Rewrite the part of the zener summing thread that begins at "## Done_Fishin (Oct" and stops after "carry 50mA ..", substituting "spec sheet" for "datasheet".

◆ **Source extract**:
########################################

# zener summing



## geosman (Sep 15, 2007)

Have pity on me for even asking but if I have 2 zeners that sum to the breakdown voltage of an existing one that needs replacing and if the wattage of each meets or exceeds that of the replaced zener, will this work satisfactorily?
Now what if I need to replace a 6.2v zener and I have 3.3v and a 3.0v how much of a problem am I looking at for that 0.1v? I am thinking none since zener values are +/- 5%-10%, proviso the first answer is yes. Is there a limit to how much of a voltage separation there should be for doing this? I'm guessing that 10.0 and 1.0 could be too much?


----------



## Done_Fishin (Oct 10, 2006)

from what I remember and that may be in association with BZX78C diodes etc .. the zener voltage of diodes is usually +/- 0.3 Volts but you'd have to check that by reading the datasheet of the diode you would be trying to use .. 0.1V was with temperature stabilised diodes .. forget the number since it's been a long time since I was invoilved in that sort f stuff ..

anyway .. if you had to use two zeners instaed of one .. you'd have to check that they both worked on the same zener curve ... ie at 5mA and also see what the reaction might be if they were to carry 50mA ..

########################################

◆ **Given entries**:
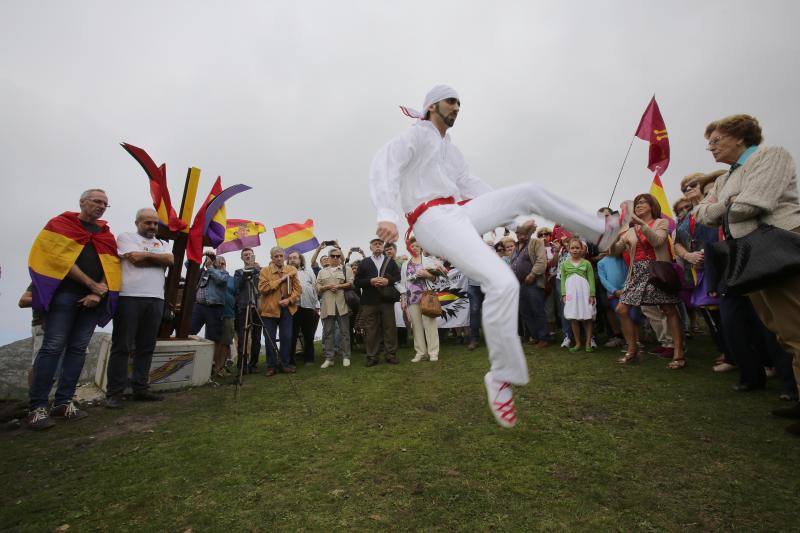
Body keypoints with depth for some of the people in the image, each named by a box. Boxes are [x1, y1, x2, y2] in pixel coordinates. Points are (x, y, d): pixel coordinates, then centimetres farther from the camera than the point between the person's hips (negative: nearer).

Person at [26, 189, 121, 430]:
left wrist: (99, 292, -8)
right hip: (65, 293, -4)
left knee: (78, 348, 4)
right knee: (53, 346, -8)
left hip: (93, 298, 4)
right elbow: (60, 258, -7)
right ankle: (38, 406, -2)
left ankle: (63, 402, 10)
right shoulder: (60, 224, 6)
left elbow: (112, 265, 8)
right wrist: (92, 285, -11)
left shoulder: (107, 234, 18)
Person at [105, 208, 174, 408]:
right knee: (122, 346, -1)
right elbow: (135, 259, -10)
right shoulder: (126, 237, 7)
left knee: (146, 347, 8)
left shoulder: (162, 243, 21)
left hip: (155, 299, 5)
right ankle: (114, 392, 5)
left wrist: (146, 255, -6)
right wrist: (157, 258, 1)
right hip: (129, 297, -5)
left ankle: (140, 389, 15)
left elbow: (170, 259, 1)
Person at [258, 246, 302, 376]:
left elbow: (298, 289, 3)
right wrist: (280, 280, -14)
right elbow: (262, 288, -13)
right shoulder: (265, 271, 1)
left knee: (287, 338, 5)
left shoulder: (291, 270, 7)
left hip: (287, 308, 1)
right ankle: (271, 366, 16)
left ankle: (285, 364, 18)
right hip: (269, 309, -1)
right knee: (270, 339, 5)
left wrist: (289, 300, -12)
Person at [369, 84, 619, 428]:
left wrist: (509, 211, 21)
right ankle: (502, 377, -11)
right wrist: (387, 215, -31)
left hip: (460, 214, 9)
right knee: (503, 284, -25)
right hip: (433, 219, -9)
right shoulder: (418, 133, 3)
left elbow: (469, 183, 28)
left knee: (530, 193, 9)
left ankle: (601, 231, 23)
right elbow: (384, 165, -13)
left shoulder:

########################################

◆ **Exercise output**:
## Done_Fishin (Oct 10, 2006)

from what I remember and that may be in association with BZX78C diodes etc .. the zener voltage of diodes is usually +/- 0.3 Volts but you'd have to check that by reading the spec sheet of the diode you would be trying to use .. 0.1V was with temperature stabilised diodes .. forget the number since it's been a long time since I was invoilved in that sort f stuff ..

anyway .. if you had to use two zeners instaed of one .. you'd have to check that they both worked on the same zener curve ... ie at 5mA and also see what the reaction might be if they were to carry 50mA ..